INFORMATION SUPPLIED:
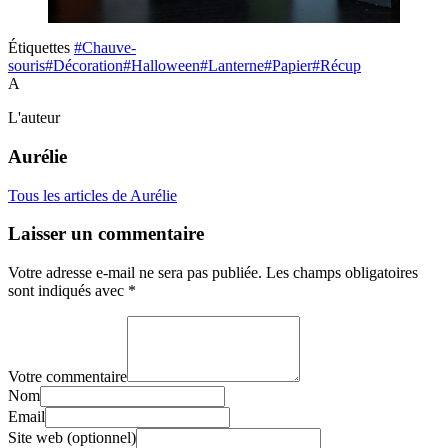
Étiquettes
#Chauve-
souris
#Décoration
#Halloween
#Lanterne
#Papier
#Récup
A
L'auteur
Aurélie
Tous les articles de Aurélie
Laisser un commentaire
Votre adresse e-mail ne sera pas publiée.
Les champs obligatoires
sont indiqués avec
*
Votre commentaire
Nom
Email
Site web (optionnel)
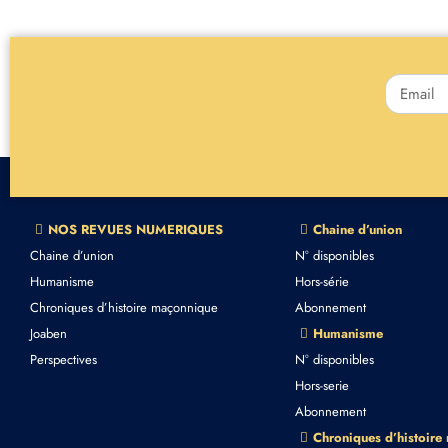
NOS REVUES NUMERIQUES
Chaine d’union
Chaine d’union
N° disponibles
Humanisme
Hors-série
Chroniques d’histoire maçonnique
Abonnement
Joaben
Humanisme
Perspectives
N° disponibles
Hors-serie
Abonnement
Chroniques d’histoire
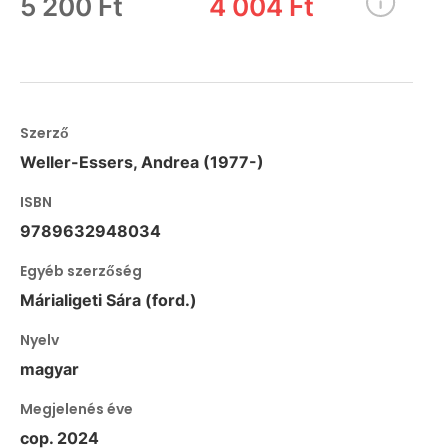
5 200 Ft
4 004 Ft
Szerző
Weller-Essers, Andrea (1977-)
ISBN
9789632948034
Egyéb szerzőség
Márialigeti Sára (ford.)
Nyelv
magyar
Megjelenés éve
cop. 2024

WHAT YOU SHOULD DO: Each line of the data above containing the string "histoire" is to be copied.

ANSWER FOR THE TASK:
Chroniques d’histoire maçonnique
Chroniques d’histoire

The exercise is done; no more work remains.